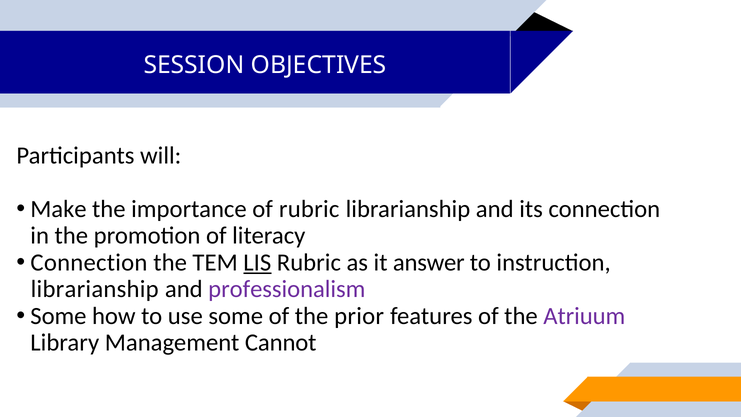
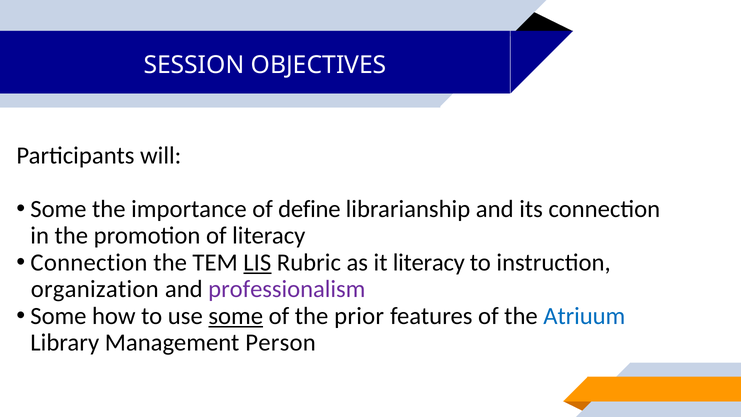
Make at (58, 209): Make -> Some
of rubric: rubric -> define
it answer: answer -> literacy
librarianship at (95, 289): librarianship -> organization
some at (236, 316) underline: none -> present
Atriuum colour: purple -> blue
Cannot: Cannot -> Person
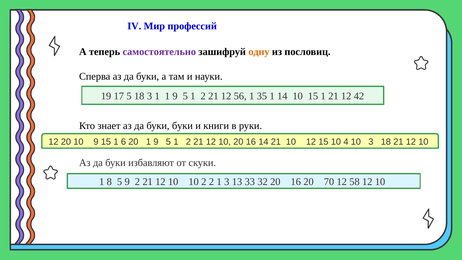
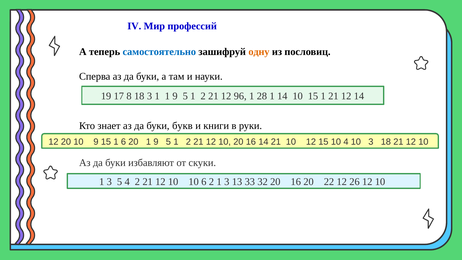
самостоятельно colour: purple -> blue
17 5: 5 -> 8
56: 56 -> 96
35: 35 -> 28
12 42: 42 -> 14
буки буки: буки -> букв
8 at (109, 182): 8 -> 3
5 9: 9 -> 4
10 2: 2 -> 6
70: 70 -> 22
58: 58 -> 26
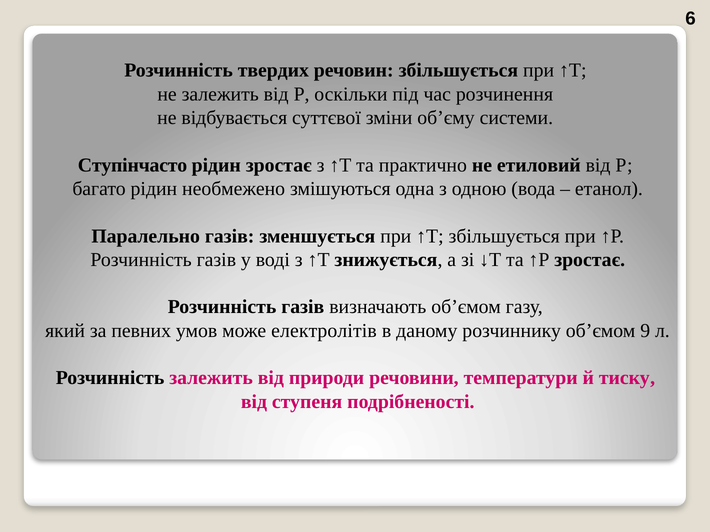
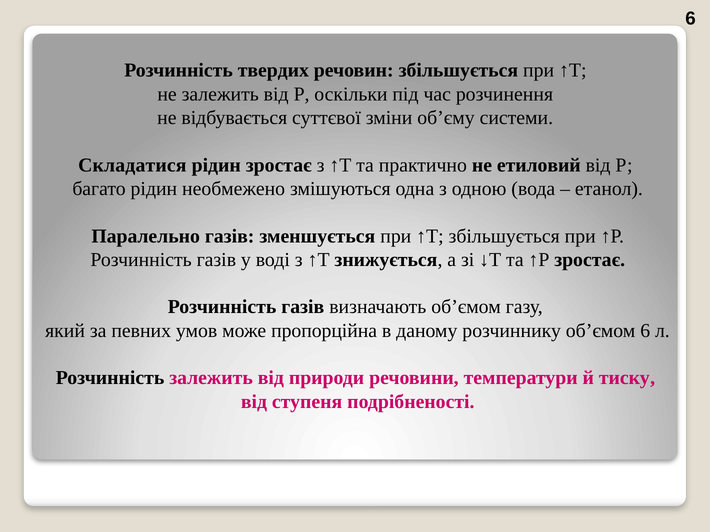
Ступінчасто: Ступінчасто -> Складатися
електролітів: електролітів -> пропорційна
об’ємом 9: 9 -> 6
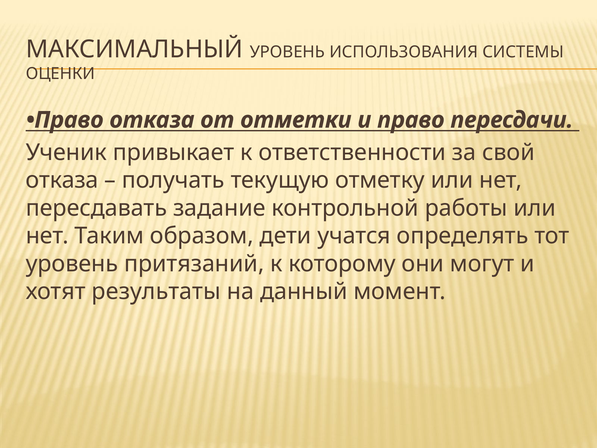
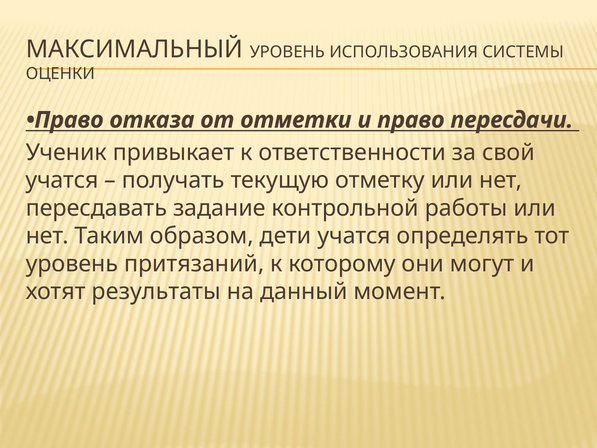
отказа at (62, 180): отказа -> учатся
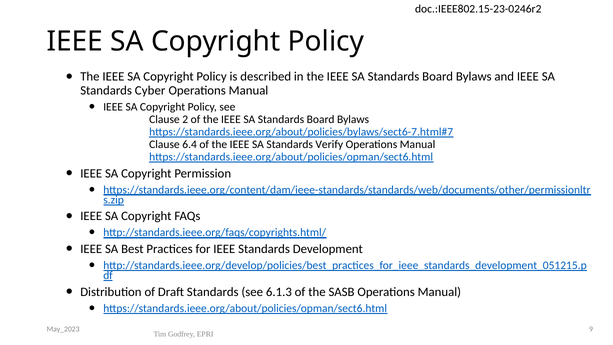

────────────────────

◆ REQUEST
Revise the difference lines in the material above by replacing "colour" with "color" wherever it occurs and changing nothing else. Omit the pictures from your answer.

◆ FINAL RESULT
Make at (58, 209): Make -> Some
of rubric: rubric -> define
it answer: answer -> literacy
librarianship at (95, 289): librarianship -> organization
some at (236, 316) underline: none -> present
Atriuum color: purple -> blue
Cannot: Cannot -> Person
самостоятельно color: purple -> blue
17 5: 5 -> 8
56: 56 -> 96
35: 35 -> 28
12 42: 42 -> 14
буки буки: буки -> букв
8 at (109, 182): 8 -> 3
5 9: 9 -> 4
10 2: 2 -> 6
70: 70 -> 22
58: 58 -> 26
Ступінчасто: Ступінчасто -> Складатися
електролітів: електролітів -> пропорційна
об’ємом 9: 9 -> 6
отказа at (62, 180): отказа -> учатся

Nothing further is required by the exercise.